§ Reading passage
Dr. Stephen D. Peet maintains, in a paper on the "Prehistoric Architectures of America," that they differ from those of any other continent, in that they exhibit architecture in its lowest stages, and at the same time give a clew to its development throughout all its stages. They may thus be used to aid in the study of the early stages of historic architecture in other lands. They, in fact, illustrate the transition between the prehistoric and the historic states. In Europe, only the highest class of prehistoric works can be called architectural; in America, the lowest class are worthy of that name. The American works, therefore, begin where the European ones leave off. Beginning at a point where architecture is presented in an undifferentiated state, the prehistoric works of America show a connected line of progress, especially observable in the gradation which is apparent in the works of the different sections of the continent as we go from the east to the west.

Mr. Luctan J. Blake, of Boston, who is studying at Berlin, on the Tyndall Scholarship, communicated to the Prussian Royal Academy of Sciences, on the 15th of June, through Professor Helmholtz, a paper on the "Electrical Neutrality of Steam rising from Still Surfaces of Electrified Water." He describes a series of experiments from which he draws the conclusion, contrary to the theories of Becquerel and Sir William Thomson, that in steam arising without ebullition, when no spray is thrown up, no convection of electricity takes place. He is continuing his experiments to confirm this law.

§ Brief 1
According to the reading passage, in which direction does the gradation among the prehistoric works of America become apparent?
§ Brief 2
Echo the reading passage word for word, everything from "Mr. Luctan J." down to "confirm this law.".
§ Brief 3
Carry on the reading passage about prehistoric American architecture and electrified steam from the point where it stops.
The material has no connection to the reading passage.

§ Records from a dataset

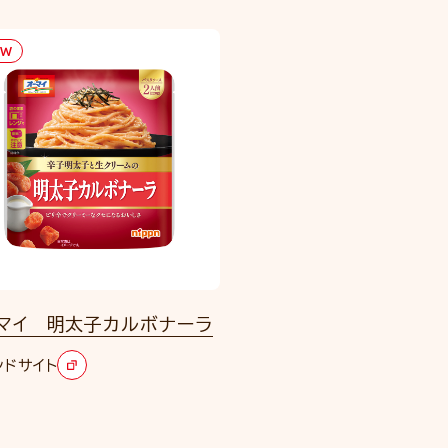
EW
マイ 明太子カルボナーラ
ンドサイト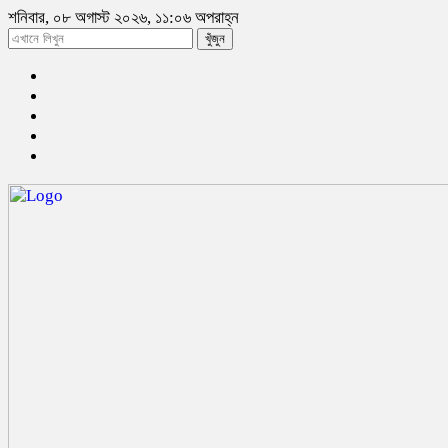
শনিবার, ০৮ অগাস্ট ২০২৬, ১১:০৬ অপরাহ্ন
খুঁজুন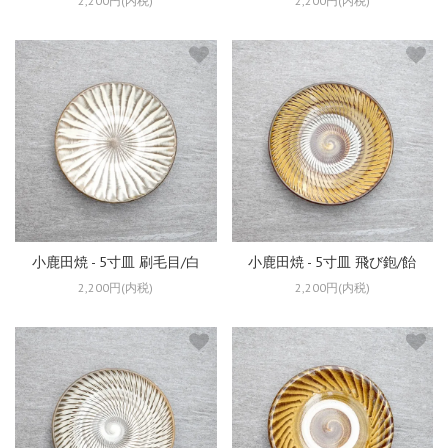
2,200円(内税)
2,200円(内税)
小鹿田焼 - 5寸皿 刷毛目/白
小鹿田焼 - 5寸皿 飛び鉋/飴
2,200円(内税)
2,200円(内税)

§ Exercise result 1
It becomes apparent going from the east to the west of the continent.

§ Exercise result 2
Mr. Luctan J. Blake, of Boston, who is studying at Berlin, on the Tyndall Scholarship, communicated to the Prussian Royal Academy of Sciences, on the 15th of June, through Professor Helmholtz, a paper on the "Electrical Neutrality of Steam rising from Still Surfaces of Electrified Water." He describes a series of experiments from which he draws the conclusion, contrary to the theories of Becquerel and Sir William Thomson, that in steam arising without ebullition, when no spray is thrown up, no convection of electricity takes place. He is continuing his experiments to confirm this law.

§ Exercise result 3
Dr. D. G. Brinton, of Philadelphia, is about to begin the publication of a series of works to constitute a "Library of Aboriginal American Literature." Each work will be the production of a native, and will have some intrinsic importance in addition to its value as a linguistic monument. The books will be printed in the original tongue, with an English translation and notes. The first volume, "The Chronicles of the Mayas," will contain five works, written in the Maya language, shortly after the Spanish conquest of Yucatan, and carrying the history back several centuries, four of which have never been published or before translated into any European tongue, with a history of the conquest written by a Maya chief, in 1562, also from an unpublished manuscript, and a history of the Mayas. It will be published before the end of the year, and will be furnished to subscribers at three dollars a copy.

The annual congress of the German Anthropological Society met at Frankfort, August 14th. About five hundred members were present. The president, Professor Lucae, delivered the opening address on the development of anthropology during the last ten years, and was followed by Dr. Schliemann, on his latest excavations at Troy; and Professor Virchow, on Mr. Darwin's relations to anthropology.

A famous rose-bush at Hildesheim, in Hanover, which is said to be a thousand years old, and is reputed to have been planted by Charlemagne, has this year been covered with an extraordinary profusion of blossoms—more, it is declared, than it was ever known to bear before. New shoots have been grafted on its stems within a few years, and have grown finely. The bush stands on the outer wall of the crypt of the cathedral, with branches reaching to more than thirty feet in breadth and nearly thirty-five feet in height.